■ Instructions for the task
What is the number of lines in the data below that hold the word "bits"? Give nothing beyond that number.

■ Material for the task
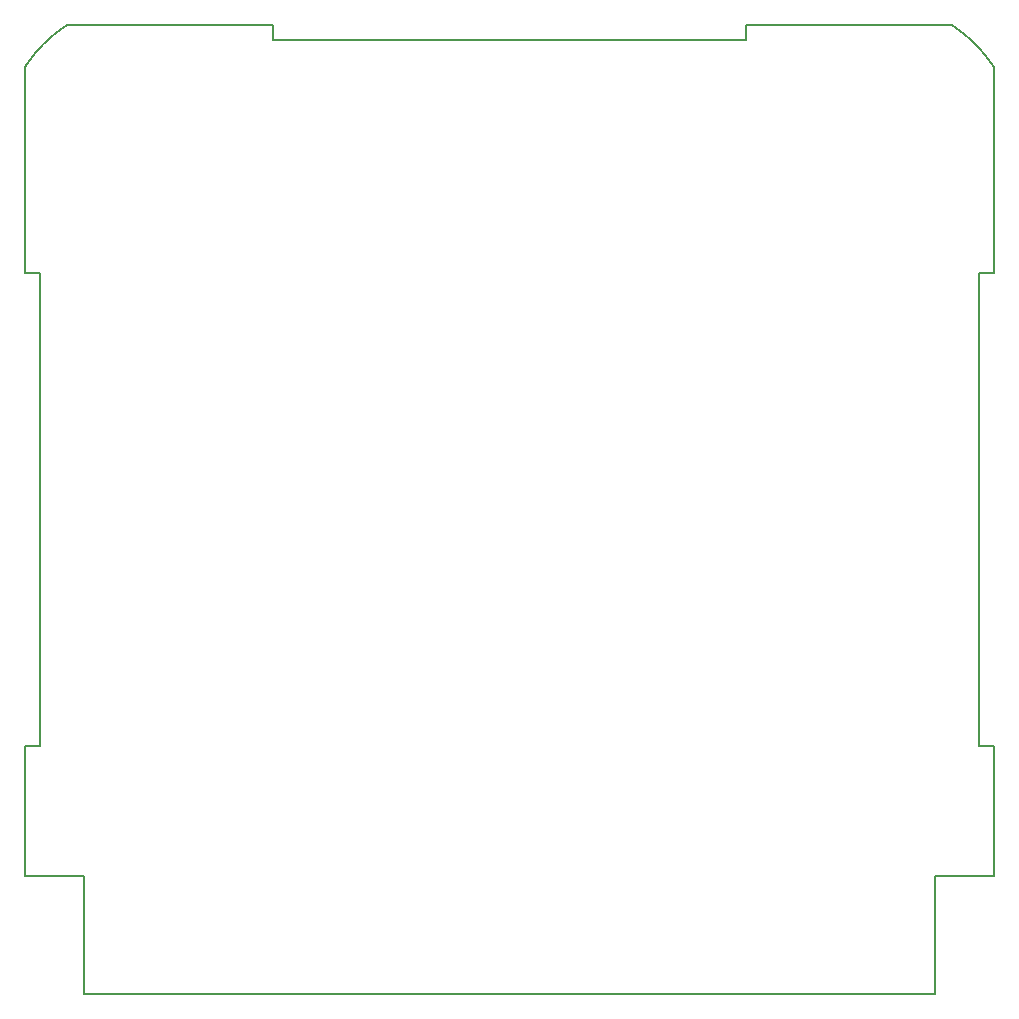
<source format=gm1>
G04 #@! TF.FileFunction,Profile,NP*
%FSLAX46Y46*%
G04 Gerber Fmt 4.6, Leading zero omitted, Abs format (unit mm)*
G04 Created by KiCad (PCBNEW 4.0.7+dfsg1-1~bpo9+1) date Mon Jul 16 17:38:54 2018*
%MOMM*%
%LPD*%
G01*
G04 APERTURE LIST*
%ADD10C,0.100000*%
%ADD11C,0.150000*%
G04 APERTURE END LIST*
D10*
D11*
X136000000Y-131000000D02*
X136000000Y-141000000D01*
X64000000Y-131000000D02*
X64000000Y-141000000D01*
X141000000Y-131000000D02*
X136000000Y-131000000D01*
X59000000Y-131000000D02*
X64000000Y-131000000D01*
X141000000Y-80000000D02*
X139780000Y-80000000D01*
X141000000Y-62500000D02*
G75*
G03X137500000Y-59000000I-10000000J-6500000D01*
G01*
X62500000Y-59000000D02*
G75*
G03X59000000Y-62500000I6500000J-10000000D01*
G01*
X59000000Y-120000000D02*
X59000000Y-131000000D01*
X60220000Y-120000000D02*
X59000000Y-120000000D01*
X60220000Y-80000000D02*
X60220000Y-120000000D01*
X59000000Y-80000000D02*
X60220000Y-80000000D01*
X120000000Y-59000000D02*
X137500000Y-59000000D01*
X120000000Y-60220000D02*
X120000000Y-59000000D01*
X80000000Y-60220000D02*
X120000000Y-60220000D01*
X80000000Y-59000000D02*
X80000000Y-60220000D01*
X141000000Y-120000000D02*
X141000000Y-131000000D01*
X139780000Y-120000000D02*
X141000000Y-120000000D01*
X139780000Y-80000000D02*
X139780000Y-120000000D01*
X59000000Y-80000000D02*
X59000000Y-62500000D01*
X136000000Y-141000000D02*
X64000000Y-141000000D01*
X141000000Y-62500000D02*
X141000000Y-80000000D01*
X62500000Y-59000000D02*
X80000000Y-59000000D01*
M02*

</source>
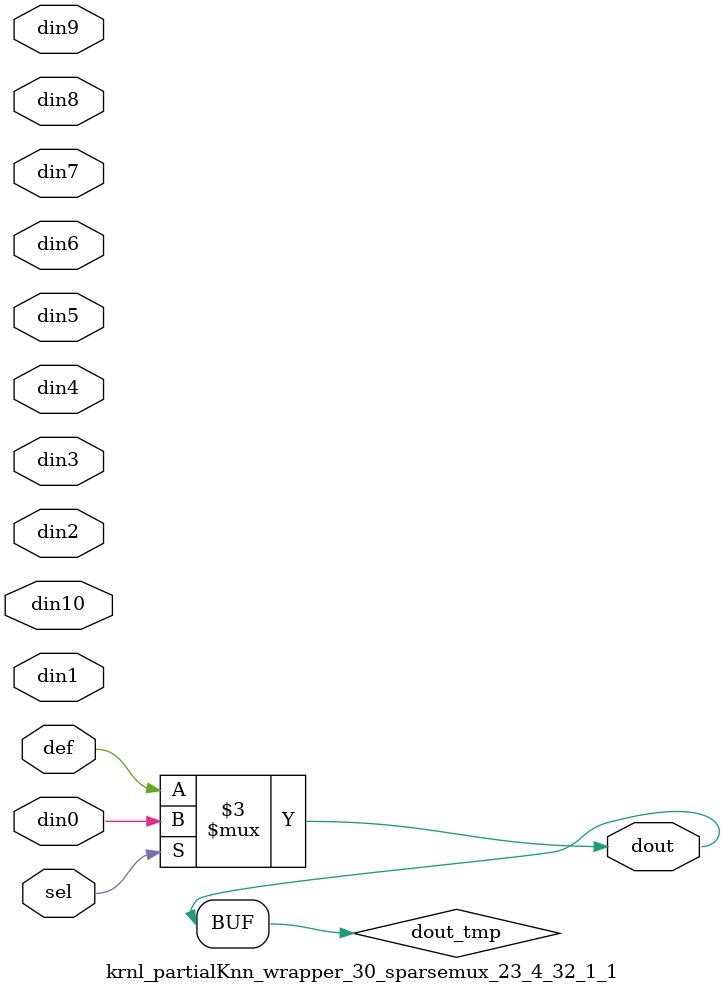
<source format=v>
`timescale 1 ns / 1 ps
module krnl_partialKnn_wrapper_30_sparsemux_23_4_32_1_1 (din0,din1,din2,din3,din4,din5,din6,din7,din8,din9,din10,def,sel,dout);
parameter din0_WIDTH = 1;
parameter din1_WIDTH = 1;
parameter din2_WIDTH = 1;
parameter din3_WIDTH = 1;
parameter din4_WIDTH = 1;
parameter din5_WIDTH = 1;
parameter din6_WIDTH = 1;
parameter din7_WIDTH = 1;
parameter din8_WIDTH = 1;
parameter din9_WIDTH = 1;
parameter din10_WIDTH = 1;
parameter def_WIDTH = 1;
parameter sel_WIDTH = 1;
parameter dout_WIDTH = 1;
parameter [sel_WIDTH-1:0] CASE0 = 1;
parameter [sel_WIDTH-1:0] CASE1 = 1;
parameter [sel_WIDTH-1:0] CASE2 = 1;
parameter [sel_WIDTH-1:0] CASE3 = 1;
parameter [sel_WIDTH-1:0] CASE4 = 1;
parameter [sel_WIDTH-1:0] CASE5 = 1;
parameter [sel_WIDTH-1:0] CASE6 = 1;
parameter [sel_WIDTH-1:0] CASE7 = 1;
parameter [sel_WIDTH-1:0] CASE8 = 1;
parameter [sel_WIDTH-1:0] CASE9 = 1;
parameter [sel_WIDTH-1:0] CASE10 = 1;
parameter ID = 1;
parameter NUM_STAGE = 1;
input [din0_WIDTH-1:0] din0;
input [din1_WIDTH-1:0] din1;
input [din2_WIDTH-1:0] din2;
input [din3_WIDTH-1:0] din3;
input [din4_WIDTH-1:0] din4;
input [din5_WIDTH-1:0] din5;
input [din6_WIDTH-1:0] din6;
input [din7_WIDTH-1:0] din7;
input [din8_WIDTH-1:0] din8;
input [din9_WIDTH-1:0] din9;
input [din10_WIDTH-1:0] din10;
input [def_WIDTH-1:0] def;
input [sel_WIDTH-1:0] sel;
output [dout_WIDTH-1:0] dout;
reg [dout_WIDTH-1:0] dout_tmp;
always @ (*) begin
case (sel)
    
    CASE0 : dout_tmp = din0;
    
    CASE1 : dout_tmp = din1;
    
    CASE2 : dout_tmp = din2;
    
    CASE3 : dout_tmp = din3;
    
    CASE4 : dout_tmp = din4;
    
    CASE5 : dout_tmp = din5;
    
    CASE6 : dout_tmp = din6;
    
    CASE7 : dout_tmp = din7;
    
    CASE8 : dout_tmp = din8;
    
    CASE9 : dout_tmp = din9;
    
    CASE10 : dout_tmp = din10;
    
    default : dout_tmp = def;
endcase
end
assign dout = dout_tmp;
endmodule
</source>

...

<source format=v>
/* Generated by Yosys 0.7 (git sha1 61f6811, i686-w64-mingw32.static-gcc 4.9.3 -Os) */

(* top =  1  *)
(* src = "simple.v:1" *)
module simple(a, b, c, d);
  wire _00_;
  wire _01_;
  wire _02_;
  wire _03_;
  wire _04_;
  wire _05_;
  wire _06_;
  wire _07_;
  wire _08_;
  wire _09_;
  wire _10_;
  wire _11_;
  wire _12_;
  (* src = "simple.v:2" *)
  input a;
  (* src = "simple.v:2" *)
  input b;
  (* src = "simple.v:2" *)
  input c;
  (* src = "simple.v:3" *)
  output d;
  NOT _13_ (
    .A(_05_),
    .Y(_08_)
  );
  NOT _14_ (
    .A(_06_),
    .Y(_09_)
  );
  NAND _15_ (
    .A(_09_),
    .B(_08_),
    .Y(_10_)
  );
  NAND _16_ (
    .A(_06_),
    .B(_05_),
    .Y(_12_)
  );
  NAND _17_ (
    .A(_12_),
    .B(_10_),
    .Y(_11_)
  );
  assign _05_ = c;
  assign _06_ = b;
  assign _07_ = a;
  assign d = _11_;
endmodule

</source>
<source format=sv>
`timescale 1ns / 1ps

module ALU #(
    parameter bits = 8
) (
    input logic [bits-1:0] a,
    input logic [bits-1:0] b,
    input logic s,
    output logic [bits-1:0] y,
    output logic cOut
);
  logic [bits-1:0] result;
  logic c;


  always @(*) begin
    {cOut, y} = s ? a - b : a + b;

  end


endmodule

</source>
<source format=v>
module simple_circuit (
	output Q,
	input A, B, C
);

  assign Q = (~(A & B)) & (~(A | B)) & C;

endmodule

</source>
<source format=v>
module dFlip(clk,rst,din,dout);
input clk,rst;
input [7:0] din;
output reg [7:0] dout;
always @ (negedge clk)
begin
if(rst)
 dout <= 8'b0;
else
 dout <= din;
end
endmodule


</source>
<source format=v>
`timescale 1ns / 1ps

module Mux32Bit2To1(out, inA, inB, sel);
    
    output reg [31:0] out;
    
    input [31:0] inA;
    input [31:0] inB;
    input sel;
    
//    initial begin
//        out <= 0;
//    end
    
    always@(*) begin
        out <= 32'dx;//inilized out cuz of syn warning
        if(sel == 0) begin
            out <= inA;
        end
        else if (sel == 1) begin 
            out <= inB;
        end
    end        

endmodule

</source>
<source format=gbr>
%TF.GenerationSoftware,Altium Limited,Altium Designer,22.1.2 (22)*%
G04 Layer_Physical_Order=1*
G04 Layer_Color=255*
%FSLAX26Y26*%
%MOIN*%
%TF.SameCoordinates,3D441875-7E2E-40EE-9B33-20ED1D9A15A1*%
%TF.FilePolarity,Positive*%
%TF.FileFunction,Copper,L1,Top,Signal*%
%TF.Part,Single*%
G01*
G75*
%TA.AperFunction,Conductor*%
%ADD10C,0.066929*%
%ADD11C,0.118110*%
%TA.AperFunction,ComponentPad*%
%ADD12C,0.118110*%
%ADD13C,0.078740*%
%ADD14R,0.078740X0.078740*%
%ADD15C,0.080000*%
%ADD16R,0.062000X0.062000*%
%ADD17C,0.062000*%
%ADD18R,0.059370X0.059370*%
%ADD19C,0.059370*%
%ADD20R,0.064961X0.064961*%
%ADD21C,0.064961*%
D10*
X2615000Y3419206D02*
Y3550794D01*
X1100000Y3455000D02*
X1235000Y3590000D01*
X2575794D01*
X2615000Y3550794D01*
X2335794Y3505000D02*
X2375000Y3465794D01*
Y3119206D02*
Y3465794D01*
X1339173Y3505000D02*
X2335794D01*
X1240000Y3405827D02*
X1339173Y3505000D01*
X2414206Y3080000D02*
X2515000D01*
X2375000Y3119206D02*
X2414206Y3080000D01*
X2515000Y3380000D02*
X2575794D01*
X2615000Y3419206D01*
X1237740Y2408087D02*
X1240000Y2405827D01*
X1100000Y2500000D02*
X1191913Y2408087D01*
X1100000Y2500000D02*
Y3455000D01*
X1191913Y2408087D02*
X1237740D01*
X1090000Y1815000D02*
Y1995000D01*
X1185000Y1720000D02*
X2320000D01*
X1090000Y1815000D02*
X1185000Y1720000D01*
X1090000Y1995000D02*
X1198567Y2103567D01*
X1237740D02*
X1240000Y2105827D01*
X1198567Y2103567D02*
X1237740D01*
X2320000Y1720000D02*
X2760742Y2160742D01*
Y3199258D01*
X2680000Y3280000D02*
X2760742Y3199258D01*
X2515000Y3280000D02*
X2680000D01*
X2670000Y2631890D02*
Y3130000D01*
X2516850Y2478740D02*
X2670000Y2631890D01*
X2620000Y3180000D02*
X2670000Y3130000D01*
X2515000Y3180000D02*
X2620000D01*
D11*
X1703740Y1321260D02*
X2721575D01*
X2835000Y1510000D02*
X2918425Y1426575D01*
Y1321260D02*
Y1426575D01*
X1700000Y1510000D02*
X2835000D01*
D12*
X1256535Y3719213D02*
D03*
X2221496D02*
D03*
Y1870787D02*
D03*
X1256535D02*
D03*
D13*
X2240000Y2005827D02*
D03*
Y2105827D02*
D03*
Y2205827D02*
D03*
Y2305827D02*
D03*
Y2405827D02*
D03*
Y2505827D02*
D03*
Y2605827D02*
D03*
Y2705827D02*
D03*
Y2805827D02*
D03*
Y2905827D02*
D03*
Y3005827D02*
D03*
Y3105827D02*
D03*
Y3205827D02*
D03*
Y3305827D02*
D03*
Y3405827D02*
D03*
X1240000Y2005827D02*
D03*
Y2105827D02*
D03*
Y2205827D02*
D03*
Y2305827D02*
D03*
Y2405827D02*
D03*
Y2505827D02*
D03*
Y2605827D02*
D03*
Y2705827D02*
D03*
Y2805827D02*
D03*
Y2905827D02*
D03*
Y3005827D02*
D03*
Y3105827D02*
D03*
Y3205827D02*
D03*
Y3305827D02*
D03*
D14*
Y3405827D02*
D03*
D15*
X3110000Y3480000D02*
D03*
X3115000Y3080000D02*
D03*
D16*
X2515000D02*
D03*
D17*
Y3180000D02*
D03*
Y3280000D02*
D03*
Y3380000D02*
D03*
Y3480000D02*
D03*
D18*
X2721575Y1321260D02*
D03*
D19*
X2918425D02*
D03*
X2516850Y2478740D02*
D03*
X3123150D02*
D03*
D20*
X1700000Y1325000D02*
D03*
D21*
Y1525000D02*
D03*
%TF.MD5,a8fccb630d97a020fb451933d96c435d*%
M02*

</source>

--

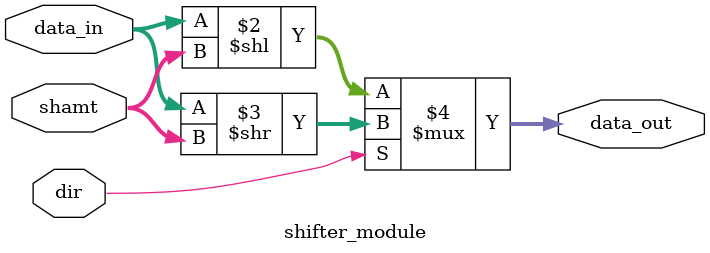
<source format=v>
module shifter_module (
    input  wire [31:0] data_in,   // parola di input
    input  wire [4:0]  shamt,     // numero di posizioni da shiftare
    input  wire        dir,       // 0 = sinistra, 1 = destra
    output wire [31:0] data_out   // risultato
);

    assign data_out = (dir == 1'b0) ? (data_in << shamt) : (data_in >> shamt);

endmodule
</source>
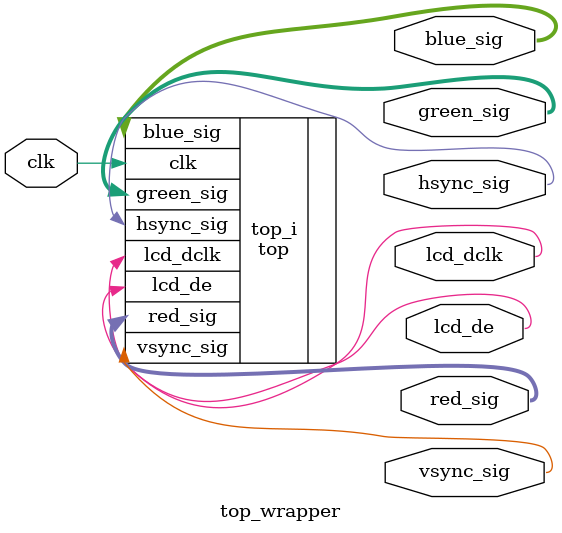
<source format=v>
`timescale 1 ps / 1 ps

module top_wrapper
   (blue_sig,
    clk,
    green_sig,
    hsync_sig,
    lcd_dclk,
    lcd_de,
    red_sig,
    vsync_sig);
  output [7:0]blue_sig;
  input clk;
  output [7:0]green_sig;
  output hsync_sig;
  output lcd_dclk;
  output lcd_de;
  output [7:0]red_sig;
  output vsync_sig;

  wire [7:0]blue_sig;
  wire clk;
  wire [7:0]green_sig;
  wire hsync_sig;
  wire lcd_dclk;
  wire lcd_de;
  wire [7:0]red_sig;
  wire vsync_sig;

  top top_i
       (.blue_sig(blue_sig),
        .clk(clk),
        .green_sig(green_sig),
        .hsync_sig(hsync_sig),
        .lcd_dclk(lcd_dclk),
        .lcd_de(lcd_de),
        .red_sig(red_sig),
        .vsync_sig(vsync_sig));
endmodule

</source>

■ Output for this task
5